(Istruzioni del compito): Ricopia tali e quali le righe delle voci riportate sotto, a partire da quella che contiene "order: Fabales" e terminando con l'ultima riga delle voci, entrambe incluse.

(Voci fornite):
______

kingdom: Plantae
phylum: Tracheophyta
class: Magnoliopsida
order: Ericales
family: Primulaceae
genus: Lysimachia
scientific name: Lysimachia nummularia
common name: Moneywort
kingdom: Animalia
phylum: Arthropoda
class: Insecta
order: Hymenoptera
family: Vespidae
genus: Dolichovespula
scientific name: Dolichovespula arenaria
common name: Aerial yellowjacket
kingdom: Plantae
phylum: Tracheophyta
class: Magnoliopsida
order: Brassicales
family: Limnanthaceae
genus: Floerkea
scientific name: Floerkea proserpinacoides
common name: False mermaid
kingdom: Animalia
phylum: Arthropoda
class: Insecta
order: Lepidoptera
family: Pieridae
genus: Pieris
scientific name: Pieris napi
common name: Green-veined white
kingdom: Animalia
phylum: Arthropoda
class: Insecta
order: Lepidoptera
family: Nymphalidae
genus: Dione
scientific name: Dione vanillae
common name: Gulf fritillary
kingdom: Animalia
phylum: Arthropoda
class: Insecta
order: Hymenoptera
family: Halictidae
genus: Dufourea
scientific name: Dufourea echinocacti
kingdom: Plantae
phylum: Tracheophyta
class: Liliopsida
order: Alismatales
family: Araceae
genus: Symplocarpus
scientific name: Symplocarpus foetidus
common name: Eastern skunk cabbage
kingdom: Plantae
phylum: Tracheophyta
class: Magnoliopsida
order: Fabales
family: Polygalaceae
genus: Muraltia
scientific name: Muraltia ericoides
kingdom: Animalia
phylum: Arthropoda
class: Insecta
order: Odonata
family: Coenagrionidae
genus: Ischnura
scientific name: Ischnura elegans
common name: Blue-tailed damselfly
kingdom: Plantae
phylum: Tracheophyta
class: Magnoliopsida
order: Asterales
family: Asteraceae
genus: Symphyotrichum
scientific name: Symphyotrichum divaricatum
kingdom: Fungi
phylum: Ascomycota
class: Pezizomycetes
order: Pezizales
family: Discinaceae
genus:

______

(Soluzione completa):
order: Fabales
family: Polygalaceae
genus: Muraltia
scientific name: Muraltia ericoides
kingdom: Animalia
phylum: Arthropoda
class: Insecta
order: Odonata
family: Coenagrionidae
genus: Ischnura
scientific name: Ischnura elegans
common name: Blue-tailed damselfly
kingdom: Plantae
phylum: Tracheophyta
class: Magnoliopsida
order: Asterales
family: Asteraceae
genus: Symphyotrichum
scientific name: Symphyotrichum divaricatum
kingdom: Fungi
phylum: Ascomycota
class: Pezizomycetes
order: Pezizales
family: Discinaceae
genus:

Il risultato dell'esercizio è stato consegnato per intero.